(Extract to read)

My g/f puked last night randomly and I jokingly said "Stop being pregnet" well this morning she took a Preg test.
Shes preg.
Im 20 something yrs old I make it by with bills but I never have anything really huge extra left over... I cant afford a kid. Let alone I still feel young.
I feel so bad doing this but I think we need to get an abortion. We are so careful I mean not like 100% but, we try pretty **** good to be safe.
Ok so personally I don't give a sh*t if you were using protection or not, one quote from a previous thread says you did not, then here you are saying you always used protection..........you admitted you were on drugs/drunk when she conceived etc etc. There is so much you have said that proves you are no way responsible and mature enough to have child.
However.......... regardless of what you think you also said your g/f want's to keep the baby, but is thinking of abortion because you both don't think it is the right time to have a baby. If you really want an abortion, then get one, at the end of the day it is your choice. I really think it's going to be a bad idea though, not for you, but for your g/f. She already wants the baby, if she gets an abortion she
will regret it enormously for the rest of her life, to the point where it could (and possibly will) cause the two of you to break up.
Trust me, there is never a right time to have a baby, it does not matter how old you are, how much money you have etc. There will always be things that make it difficult (career, money, education, age etc).

(End Extract to read)
(Data records)

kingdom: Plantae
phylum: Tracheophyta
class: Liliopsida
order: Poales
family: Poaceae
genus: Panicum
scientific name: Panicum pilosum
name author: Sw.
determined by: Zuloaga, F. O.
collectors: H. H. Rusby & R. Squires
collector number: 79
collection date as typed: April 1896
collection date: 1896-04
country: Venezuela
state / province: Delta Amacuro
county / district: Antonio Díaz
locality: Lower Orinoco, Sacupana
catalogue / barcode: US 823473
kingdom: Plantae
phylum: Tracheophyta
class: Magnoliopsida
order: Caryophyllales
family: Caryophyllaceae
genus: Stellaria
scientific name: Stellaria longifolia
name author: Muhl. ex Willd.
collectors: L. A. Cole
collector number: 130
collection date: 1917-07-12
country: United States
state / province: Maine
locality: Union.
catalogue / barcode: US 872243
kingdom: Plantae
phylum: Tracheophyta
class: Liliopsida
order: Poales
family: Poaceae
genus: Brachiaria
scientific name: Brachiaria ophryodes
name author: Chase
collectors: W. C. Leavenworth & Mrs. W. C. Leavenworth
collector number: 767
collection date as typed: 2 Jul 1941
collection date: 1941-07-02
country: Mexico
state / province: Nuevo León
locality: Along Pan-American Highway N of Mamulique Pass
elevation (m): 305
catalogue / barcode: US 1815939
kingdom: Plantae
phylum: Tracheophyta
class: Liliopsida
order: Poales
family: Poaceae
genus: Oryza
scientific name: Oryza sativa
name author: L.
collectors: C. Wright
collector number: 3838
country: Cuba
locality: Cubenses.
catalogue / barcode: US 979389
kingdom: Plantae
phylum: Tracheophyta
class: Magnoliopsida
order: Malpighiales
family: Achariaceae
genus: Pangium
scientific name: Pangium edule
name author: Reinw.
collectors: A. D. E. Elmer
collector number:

(End Data records)

• Exercise requirements:
(a) In the forum thread about the unplanned pregnancy, what did the girlfriend do the morning after she threw up?
(b) Extend the forum thread about the unplanned pregnancy, starting after its final sentence.

• Activity answers:
(a) She took a pregnancy test.

(b)
I have a son who is almost 18 month's old. When I found out my wife was pregnant I had no idea what to think, I was not ready to be a father, and she was not ready to be a mother (and we were being stupid and not using protection). We had barely any money, were staying with my parents, and wanted to do so many other things first. Despite all of this when we went into the doctors office for a 12 week appointment and heard the baby's heartbeat for the first time we both cried. To hear that baby's heart beating for the first time was, and still is, one of the best moments of my life.
Yes the first months of him being born were ****ing hard, until you have a baby you have no idea how hard it can be (other people on here with kids will know what I mean). you get virtually no sleep (our baby had colic making things even harder), just taking a simple trip to the grocery store involves a huge logistical plan (stroller, car seat, change of clothes, diapers, bottles......... the list is endless) and your life will never be the same.
Yet there is not a single second that I ever regret us having that baby. Every day he brings a smile to my face, whether it be him learning a new word or just peeking in and watching him sleeping.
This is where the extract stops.